▸ 参考文章
就職活動において、エントリーシートや面接で良く質問されるポイントに「自己PR」と「長所と短所」があります。個別で質問されれば難なく回答できますが、続けて質問されると「自己PR」と「長所」が重なってしまうケースも少なくありません。
そもそも企業側がエントリーシートで「自己PR」と「長所」の両方の記載を求め、面接で連続して質問するケースが多いのは、実はそれぞれの質問意図が異なっているからです。それゆえ、二つの質問に対して就活生が同じような回答をしている場合は、たとえ就活生が二つの質問にスムーズに答えられて手応えを感じていても、選考から落ちてしまうというミスマッチが発生するのですね。
そこで今回は、就職活動における「自己PR」や「長所と短所」の質問意図、「自己PR」と「長所」の違い、「自己PR」と「長所」の書き方・伝え方ついて、ご紹介したいと思いますので参考にしていただければ幸いです。
就職活動における「長所と短所」の質問意図
就職活動において、エントリーシートや面接で良く質問される「長所と短所」ですが、どのような質問意図が隠されているのでしょうか?
そこで、まずは就職活動における「長所と短所」の質問意図について、ご紹介したいと思います。
「長所と短所」の言葉の意味
「長所」という言葉の意味について複数の国語辞典で調べてみると、次のような意味があることがわかります。
- 性質や性能における優れたところ。
- 美点、取柄(とりえ)。
- 良いところ。
一方で、同様に「短所」という言葉の意味について調べてみると、次のような意味を有しています。
- 性質や性能における劣ったところ。
- 欠点
- 悪いところ、不足しているところ。
就職活動における「長所と短所」の質問意図
このような「長所と短所」の意味から考えると、就職活動において企業側が質問する「長所と短所」の質問意図とは、自分自身の性格や性質について良いところと悪いところを把握できているか、という点にあると言えるでしょう。

▸ データ抜粋
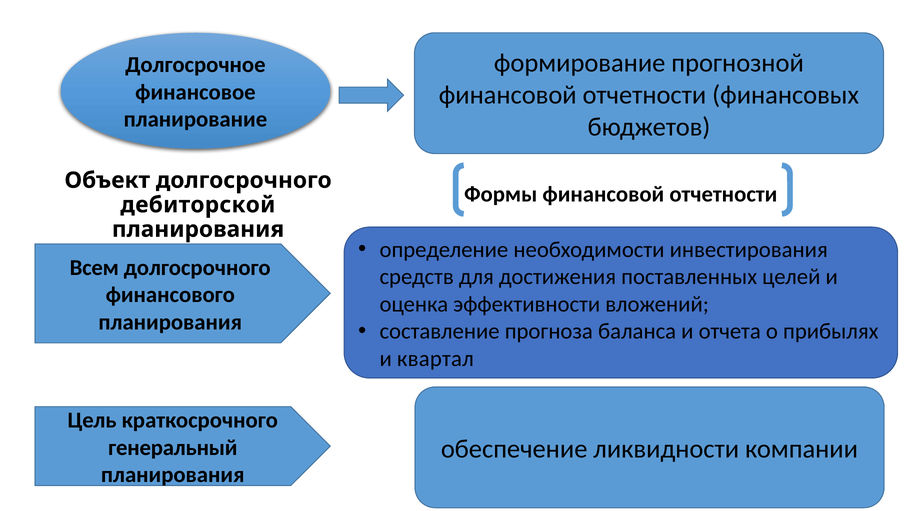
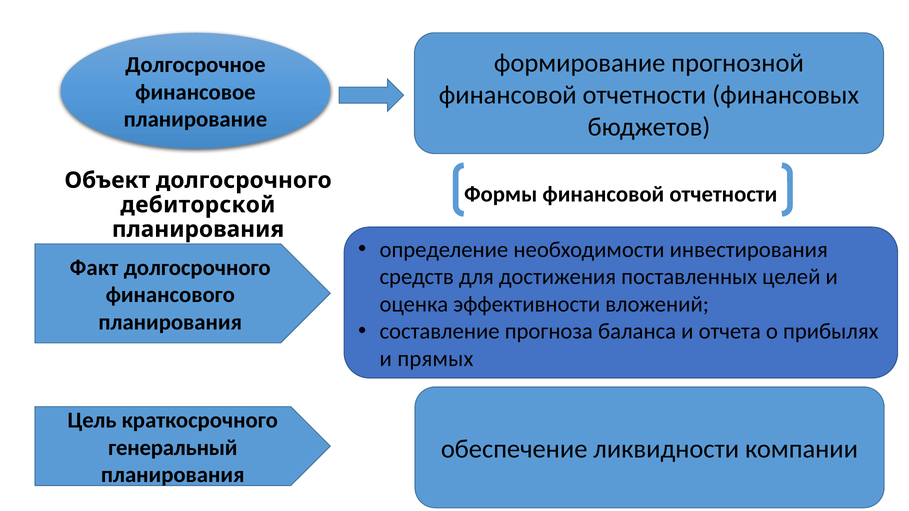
Всем: Всем -> Факт
квартал: квартал -> прямых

▸ 作業指示
a – 次の(i)〜(iii)が参考文章の内容と合っているかを、それぞれ「はい」か「いいえ」で答え、判断の決め手となる参考文章の言葉をそのまま引用してください。(i) 国語辞典による「長所」の意味の一つに「美点、取柄」がある。(ii) 企業が「自己PR」と「長所」の両方を求めるのは、二つの質問意図が同じだからである。(iii) 「短所」の意味の一つに「不足しているところ」がある。
b – 参考文章によれば、就職活動で企業側が「長所と短所」を質問する意図はどこにあると言えますか。
c – 参考文章の一部を、「一方で、同様に「短所」という」を含む箇所から書き写し始め、「う点にあると言えるでしょう。」の後で終えてください。
データは参考文章とは関係ありません。

▸ 練習問題の解答
a –
(i) はい。「美点、取柄(とりえ)。」
(ii) いいえ。「実はそれぞれの質問意図が異なっているからです」
(iii) はい。「悪いところ、不足しているところ。」

b – 自分自身の性格や性質について、良いところと悪いところを把握できているかという点にあります。

c –
一方で、同様に「短所」という言葉の意味について調べてみると、次のような意味を有しています。
- 性質や性能における劣ったところ。
- 欠点
- 悪いところ、不足しているところ。
就職活動における「長所と短所」の質問意図
このような「長所と短所」の意味から考えると、就職活動において企業側が質問する「長所と短所」の質問意図とは、自分自身の性格や性質について良いところと悪いところを把握できているか、という点にあると言えるでしょう。